Now we are caught inside the eurozone with an overvalued euro exchange rate, while the sterling and dollar areas, with which we do the greater part of our trade, float their currencies downward and we cannot do likewise. They, thereby, have cheaper prices, which encourages southerners to stream north to do their shopping.
Who are the people responsible for this course of folly, which has brought the Irish people to the verge of ruin? The prime culprits are the euro-federalists in Iveagh House and Merrion Square, who advise and write the speeches for Foreign Affairs Minister Micheál Martin, Finance Minister Brian Lenihan, and their predecessors, backed by their ideological cheerleaders in the editorial office of the Irish Times. They include the Grand Panjandrums of Irish euro-fanaticism: Garret FitzGerald, Peter Sutherland, Alan Dukes, Pat Cox, Brigid Laffan, Brendan Halligan, Ruairí Quinn, David Begg and their acolytes in the leadership of our political parties and the media.

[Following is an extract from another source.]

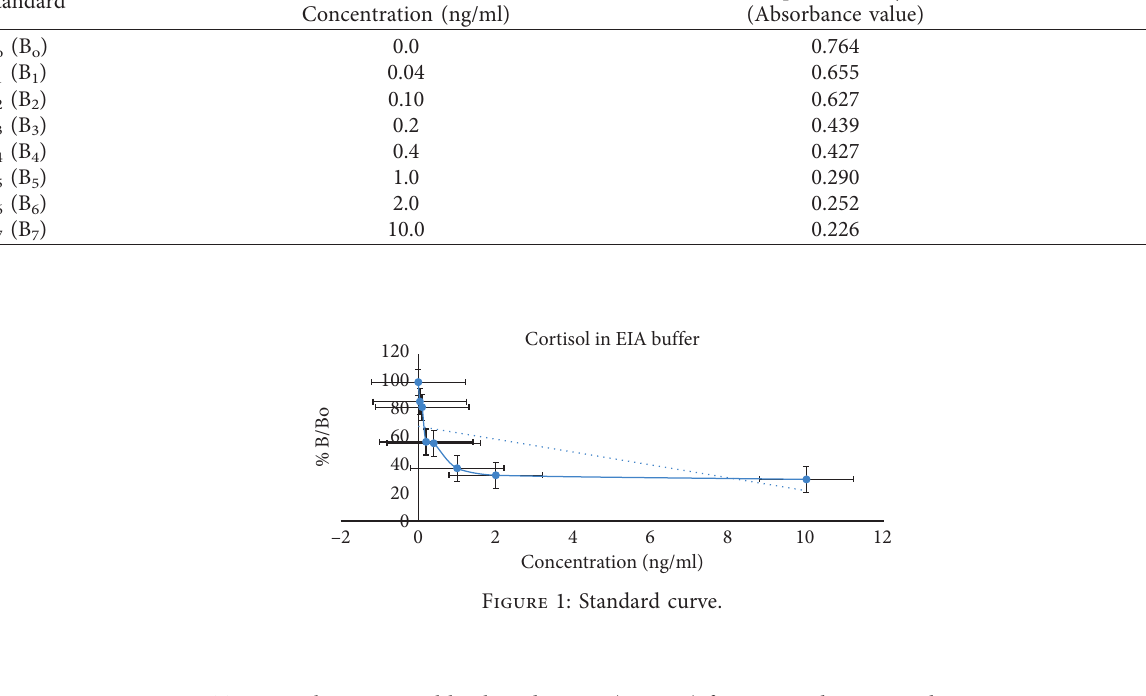
Table 2: Plasma cortisol levels and means ( P < 0 . 05) for HSD and LSD O. niloticus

What lesson has the currency crisis for Irish republicans, the political left, and the labour movement, and what is the best way forward? It is James Connolly’s old lesson that the struggle for national independence and national democracy should have priority over everything else until these have been attained; and that to attain them, democrats, whether on the left, right, or centre of politics, need to unite, or at least campaign in parallel, as they did to some extent during the Nice and Lisbon Treaty referendums.
In the present context, this means raising the demand for the Irish state to leave the eurozone, in order to restore an independent Irish currency and, with that, to regain essential economic instruments for advancing the Irish people’s welfare. This is central to any realistic way out of the crisis. It is to join the other states that are in the EU but are not trapped in the eurozone and to restore our economic sovereignty. Unless action is based on that, all the media rhetoric about delinquent bankers and developers, business interests bemoaning the credit crunch, and trade unions calling for priority to be given to jobs and investment is so much blowing against the wind.
Notes
1. The best history in English of the EU integration project is C. Booker and R. North, The Great Deception: Can the European Union Survive?, (Continuum 2005). Its main defect is that it fails to give sufficient attention to the role of business interests, such as the European Round Table of Industrialists and the Union of European Employers Confederations (UNICE), in pushing EU integration.
2. David McWilliams, Follow the Money, (Gill & Macmillan 2009), and his weekly articles in the Sunday Business Post and Irish Independent. Morgan Kelly, Irish Times, 22 May 2010; see also the website www.irisheconomy.ie, where his work is discussed.
3. The percentages for 2008 are: Total trade-eurozone, 34 per cent; UK, 24 per cent; rest of world, 42 per cent. Exports-eurozone, 39 per cent; UK, 19 per cent; rest of world, 42 per cent. Imports-eurozone, 25 per cent; UK, 33 per cent; rest of world, 42 per cent. Source: Statistical Yearbook of Ireland 2009.